───── Reading passage ─────

Normally, when a row is inserted into a DPF database, it is forwarded from the coordinator node to the data node it hashes to, as part of the INSERT operation.  This can potentially be fairly expensive, since it may incur an extra network transfer, depending on how the cluster is laid out.  When insert buffering is enabled, the coordinator maintains a buffer for each target data partition.  These buffers are filled with the appropriate rows (ones which hash to that particular data partition), until either the buffer is full, or one of a list of 'triggering' operations is performed by the application (e.g. COMMIT, etc.)   The extra hop from coordinator to data node still has to happen, but now it's much more efficient since it passes a buffer full of rows each time, instead of just one row.  The performance improvement using this technique can be very large.

Insert buffering is enabled for static SQL applications with the INSERT BUF precompile or bind option.  For either ODBC or JDBC applications, you can rebind the CLI packages with the INSERT BUF option and put them under a different collection ID, which your application can choose at run time.  Some details at IBM Support here.

# Create the CLI package collection with INSERT BUF enabled
db2 bind @db2cli.lst blocking all grant public insert buf collection INSBUF
// Once the new collection is created, specify it as a property of the data source when connecting
javax.sql.DataSource ds=null;
ds=new com.ibm.db2.jcc.DB2SimpleDataSource();
((com.ibm.db2.jcc.DB2BaseDataSource) ds).setServerName(argv[0]);
((com.ibm.db2.jcc.DB2BaseDataSource) ds).setPortNumber(prt);
((com.ibm.db2.jcc.DB2BaseDataSource) ds).setDatabaseName("sample");
((com.ibm.db2.jcc.DB2BaseDataSource) ds).setDriverType(4);
((com.ibm.db2.jcc.DB2BaseDataSource) ds).setCurrentPackageSet("INSBUF");
con = ds.getConnection(argv[2],argv[3]);

Insert buffering can also be enabled at the statement level in ODBC by setting a statement attribute.

 Possibly consider APPEND MODE

When APPEND MODE is enabled for a table, DB2 no longer keeps track of space freed up by deleted rows, and on INSERT, just goes to the end of the table to add new rows, regardless of whether there might be free space somewhere in the table.  Avoiding the processing time and possible contention of using the free-space control structures in the table can give a significant boost, especially in highly parallelized environments.

─────

**Requirement:**
Please answer these questions from the passage on DB2 insert performance:
(a) With insert buffering enabled, what does the coordinator maintain?
(b) Which precompile or bind option turns on insert buffering for static SQL applications?
(c) When APPEND MODE is enabled for a table, where does DB2 add new rows on INSERT?

───── Data for review ─────

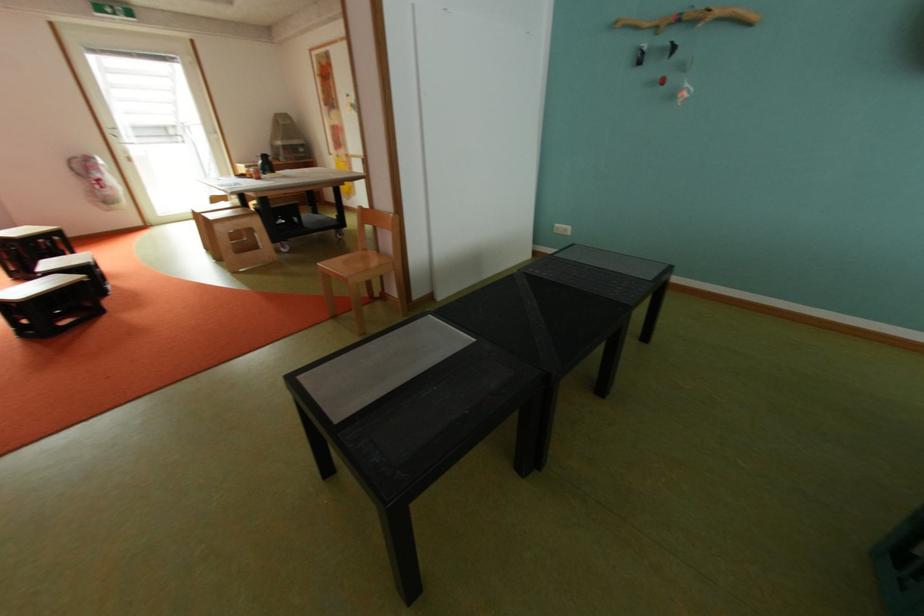
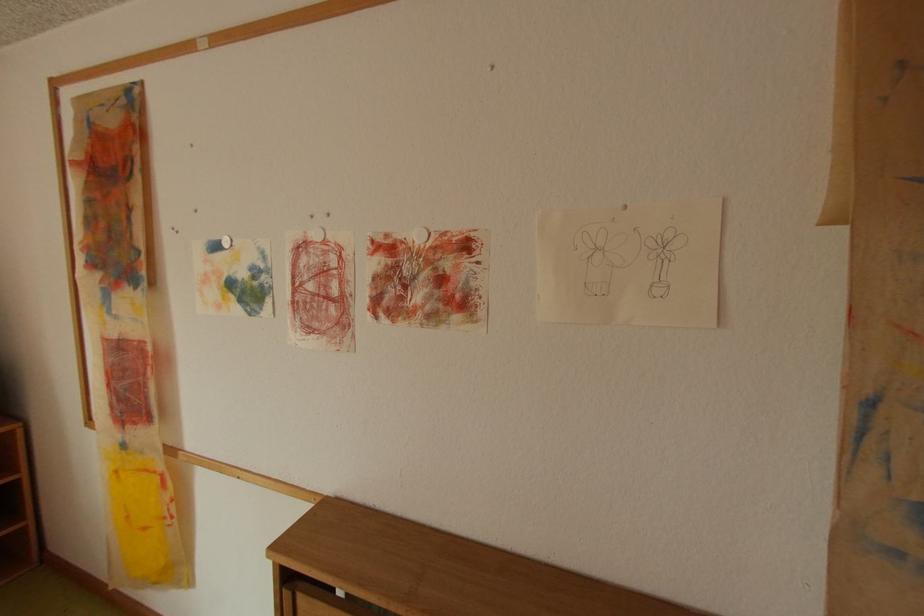
In the second image, find the point that corresponds to the point at 347,156 in the first image.

(134, 446)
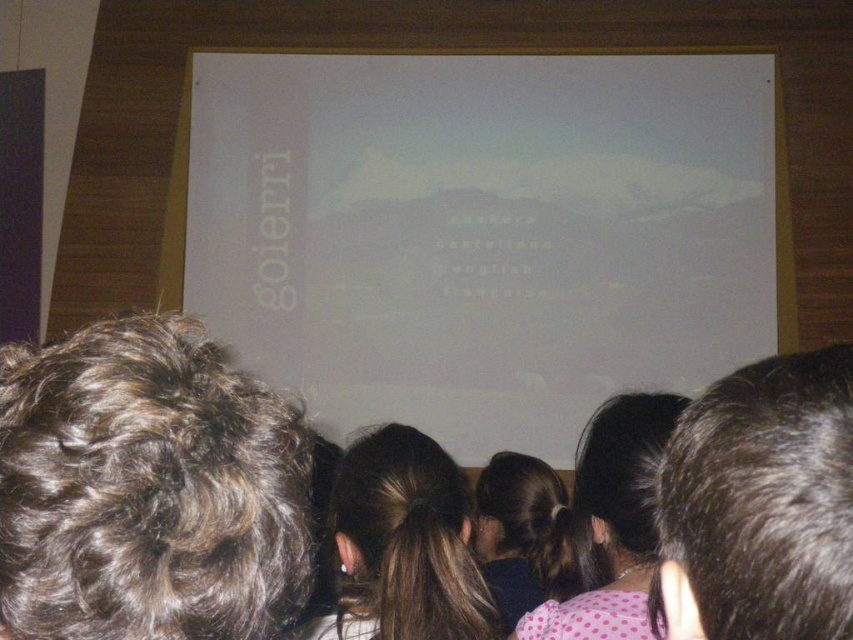
Consider the image. Is white matte projection screen at center to the left of pink dotted shirt at center from the viewer's perspective?

Yes, white matte projection screen at center is to the left of pink dotted shirt at center.

Who is shorter, white matte projection screen at center or pink dotted shirt at center?

With less height is pink dotted shirt at center.

Who is more forward, (453, 243) or (682, 404)?

Positioned in front is point (682, 404).

Image resolution: width=853 pixels, height=640 pixels. Identify the location of white matte projection screen at center. pyautogui.click(x=482, y=232).

Does white matte projection screen at center have a greater width compared to dark brown hair at center?

Correct, the width of white matte projection screen at center exceeds that of dark brown hair at center.

Is white matte projection screen at center shorter than dark brown hair at center?

In fact, white matte projection screen at center may be taller than dark brown hair at center.

Which is behind, point (183, 301) or point (346, 506)?

The point (183, 301) is more distant.

What are the coordinates of `white matte projection screen at center` in the screenshot? It's located at (482, 232).

What do you see at coordinates (148, 490) in the screenshot? Image resolution: width=853 pixels, height=640 pixels. I see `dark curly hair at upper left` at bounding box center [148, 490].

The image size is (853, 640). I want to click on dark curly hair at upper left, so [148, 490].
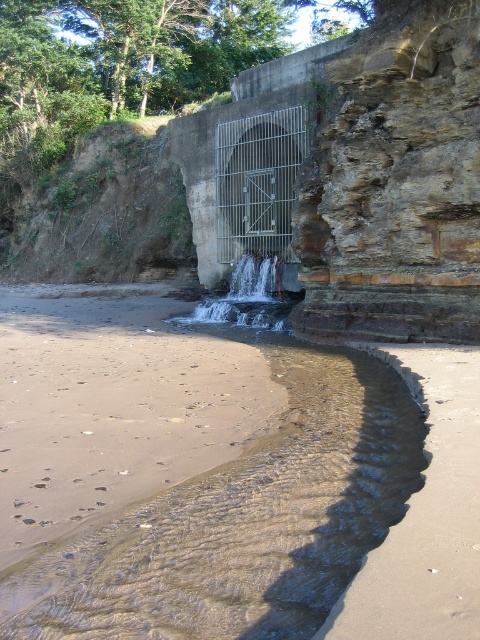
Question: Which object is closer to the camera taking this photo?

Choices:
 (A) clear sand at lower left
 (B) metal/cage at center

Answer: (A)

Question: Is clear sand at lower left behind metal/cage at center?

Choices:
 (A) yes
 (B) no

Answer: (B)

Question: Is metal/cage at center wider than clear glass waterfall at center?

Choices:
 (A) no
 (B) yes

Answer: (B)

Question: Considering the relative positions of metal/cage at center and clear glass waterfall at center in the image provided, where is metal/cage at center located with respect to clear glass waterfall at center?

Choices:
 (A) left
 (B) right

Answer: (B)

Question: Which of these objects is positioned farthest from the sandy brown at lower right?

Choices:
 (A) metal/cage at center
 (B) clear sand at lower left
 (C) brown sandy beach at lower left
 (D) clear glass waterfall at center

Answer: (A)

Question: Which point is closer to the camera?

Choices:
 (A) clear glass waterfall at center
 (B) brown sandy beach at lower left
 (C) metal/cage at center

Answer: (B)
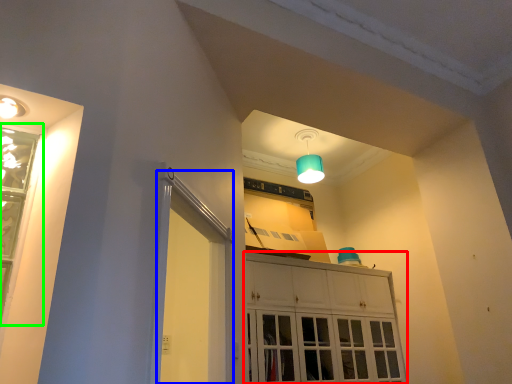
Question: Based on their relative distances, which object is nearer to cabinetry (highlighted by a red box)? Choose from screen door (highlighted by a blue box) and window (highlighted by a green box).

Choices:
 (A) screen door
 (B) window

Answer: (A)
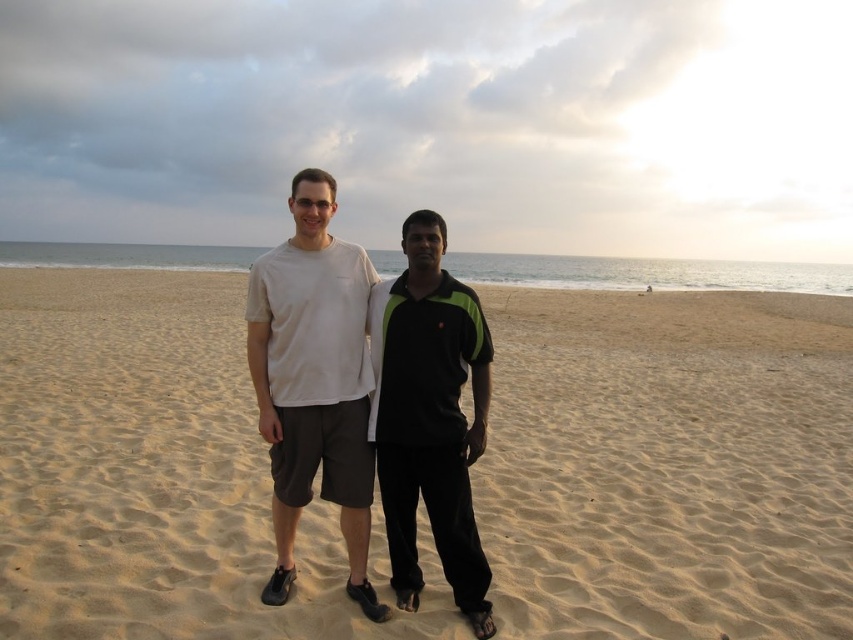
Question: Can you confirm if sandy yellow sand at center is positioned to the left of black matte shirt at center?

Choices:
 (A) yes
 (B) no

Answer: (A)

Question: Among these objects, which one is farthest from the camera?

Choices:
 (A) white matte t-shirt at center
 (B) black matte shirt at center
 (C) sandy yellow sand at center

Answer: (A)

Question: Does sandy yellow sand at center appear on the right side of black matte shirt at center?

Choices:
 (A) yes
 (B) no

Answer: (B)

Question: Which point is farther to the camera?

Choices:
 (A) sandy yellow sand at center
 (B) black matte shirt at center

Answer: (A)

Question: Which object is positioned farthest from the sandy yellow sand at center?

Choices:
 (A) black matte shirt at center
 (B) white matte t-shirt at center

Answer: (B)

Question: Considering the relative positions of sandy yellow sand at center and white matte t-shirt at center in the image provided, where is sandy yellow sand at center located with respect to white matte t-shirt at center?

Choices:
 (A) right
 (B) left

Answer: (B)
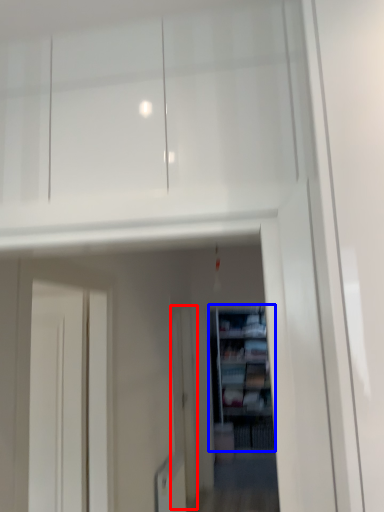
Question: Which of the following is the farthest to the observer, screen door (highlighted by a red box) or shelf (highlighted by a blue box)?

Choices:
 (A) screen door
 (B) shelf

Answer: (B)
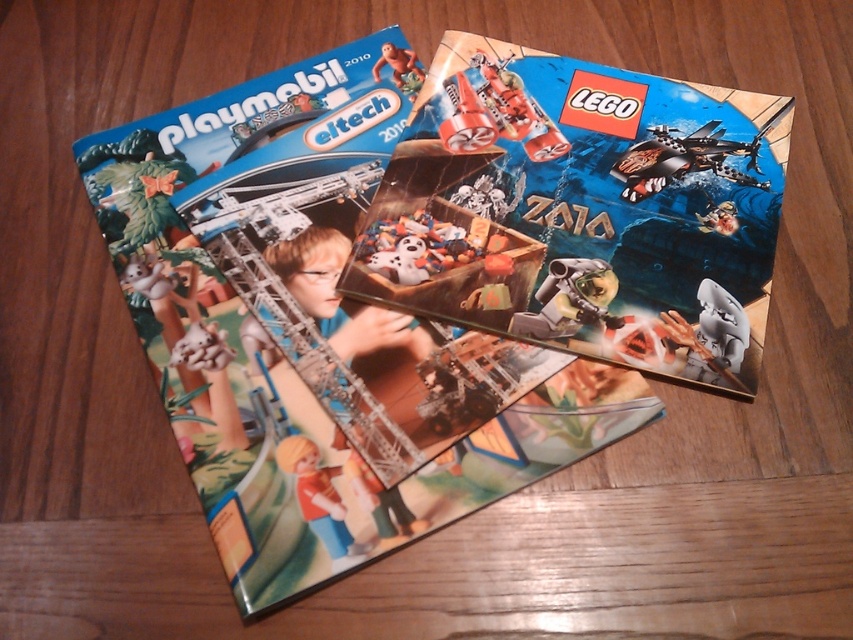
You are looking at the Playmobil and LEGO catalogues from 2010 on the wooden surface. Which of the two points, point (758, 102) or point (705, 378), is closer to you?

Point (758, 102) is further to the camera than point (705, 378), so the point closer to you is point (705, 378).

Consider the image. What is located at the coordinates point (418, 246)?

The point (418, 246) is on the white plush ghost at center.

What is located at the coordinates point (583,211)?

The location at point (583,211) contains a matte plastic lego catalog at center.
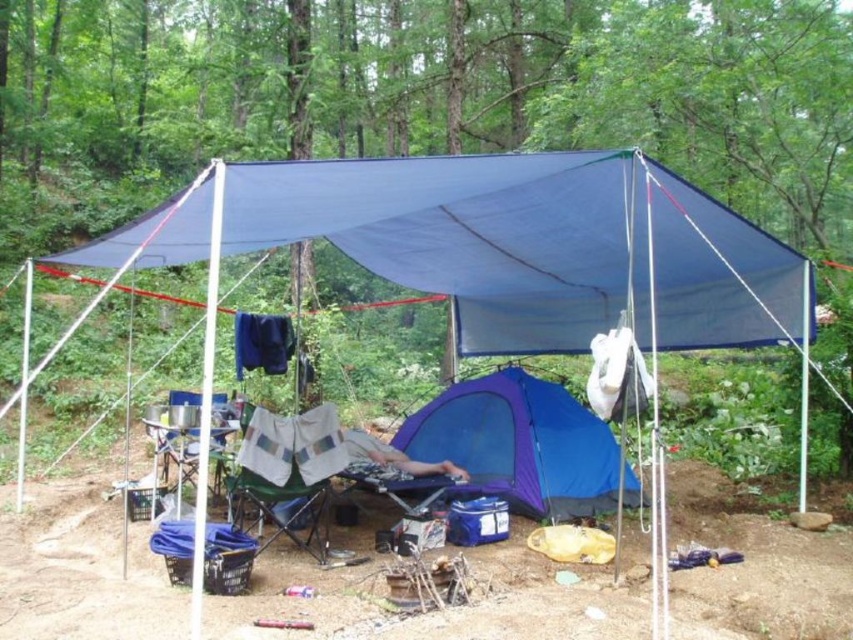
Question: Is blue fabric tent at center behind blue nylon tent at center?

Choices:
 (A) yes
 (B) no

Answer: (B)

Question: Does blue fabric tent at center have a larger size compared to blue nylon tent at center?

Choices:
 (A) no
 (B) yes

Answer: (B)

Question: Among these objects, which one is farthest from the camera?

Choices:
 (A) blue fabric tent at center
 (B) blue nylon tent at center

Answer: (B)

Question: Which of the following is the closest to the observer?

Choices:
 (A) blue nylon tent at center
 (B) blue fabric tent at center

Answer: (B)

Question: Can you confirm if blue fabric tent at center is smaller than blue nylon tent at center?

Choices:
 (A) yes
 (B) no

Answer: (B)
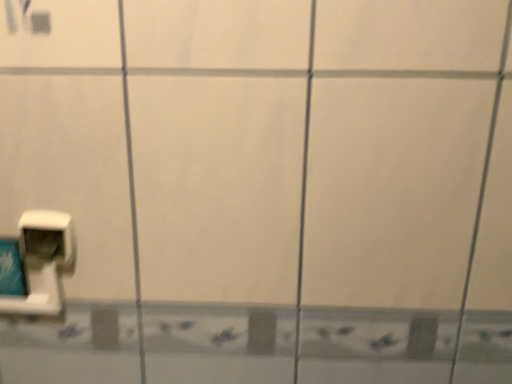
At what (x,y) coordinates should I click in order to perform the action: click on teal glossy phone at lower left. Please return your answer as a coordinate pair (x, y). The image size is (512, 384). Looking at the image, I should click on (11, 269).

This screenshot has height=384, width=512. What do you see at coordinates (11, 269) in the screenshot?
I see `teal glossy phone at lower left` at bounding box center [11, 269].

The height and width of the screenshot is (384, 512). In order to click on teal glossy phone at lower left in this screenshot , I will do `click(11, 269)`.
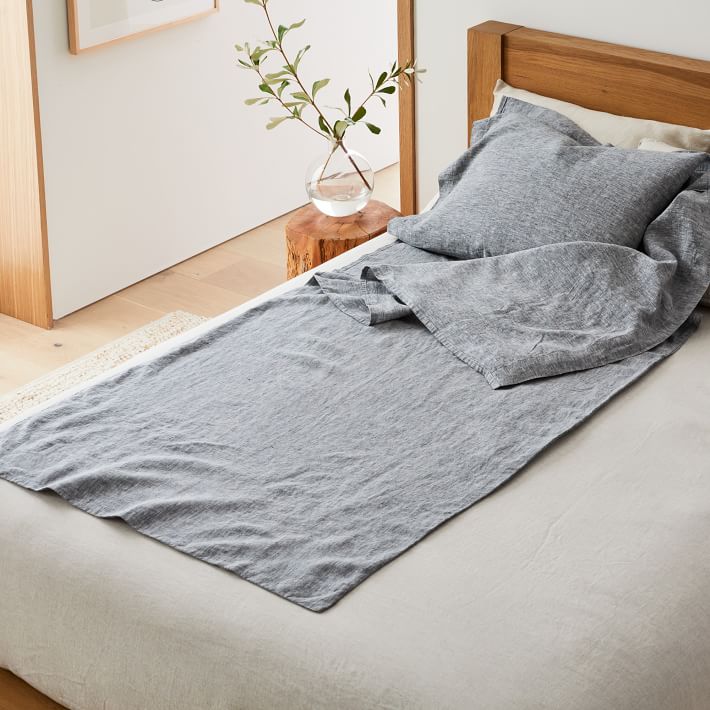
Identify the location of rug. (87, 366).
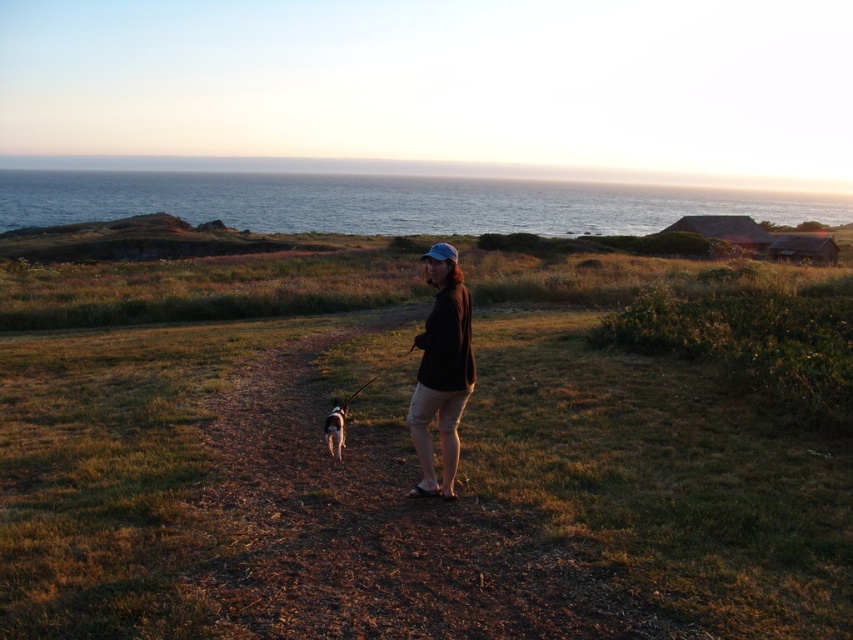
You are standing at the starting point of your walk and see the brown dirt path at center. Based on its position, can you determine if it leads towards the coast or away from it?

The brown dirt path at center is located at point (378,529), which places it in the central area of the scene. Since the scene depicts a grassy open area near the coast with the path winding through the foreground, the path likely leads towards the coast as it is positioned centrally and typically such paths in coastal areas are designed to guide towards the shoreline.

You are a photographer standing at the edge of the dirt path. You want to take a photo of the brown matte jacket at center and the white fur dog at center such that both are in focus. Given that your camera has a depth of field that can cover 5 feet, will both subjects be in focus?

The distance between the brown matte jacket at center and the white fur dog at center is 4.33 feet, which is less than the camera depth of field of 5 feet. Therefore, both subjects will be in focus.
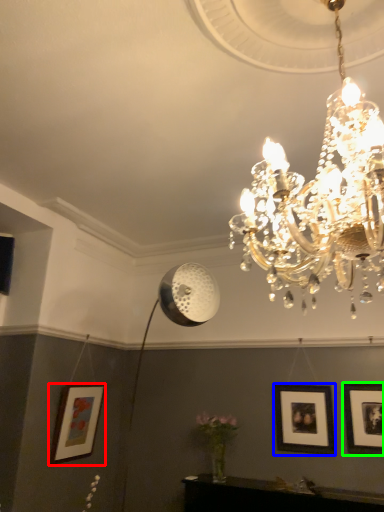
Question: Which object is positioned farthest from picture frame (highlighted by a red box)? Select from picture frame (highlighted by a blue box) and picture frame (highlighted by a green box).

Choices:
 (A) picture frame
 (B) picture frame

Answer: (B)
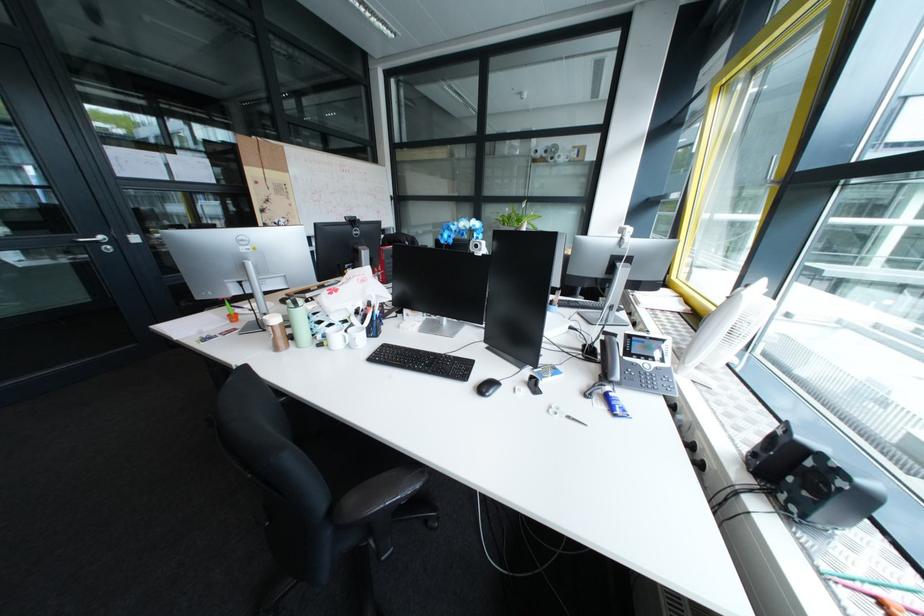
I want to click on phone handset, so coord(610,357).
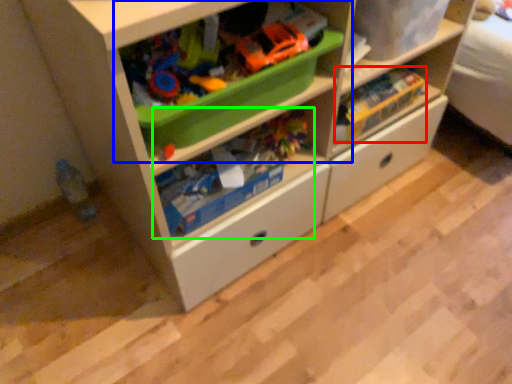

─────

**Result of this exercise:**
(a) A buffer for each target data partition.
(b) INSERT BUF.
(c) At the end of the table, regardless of whether there might be free space somewhere in the table.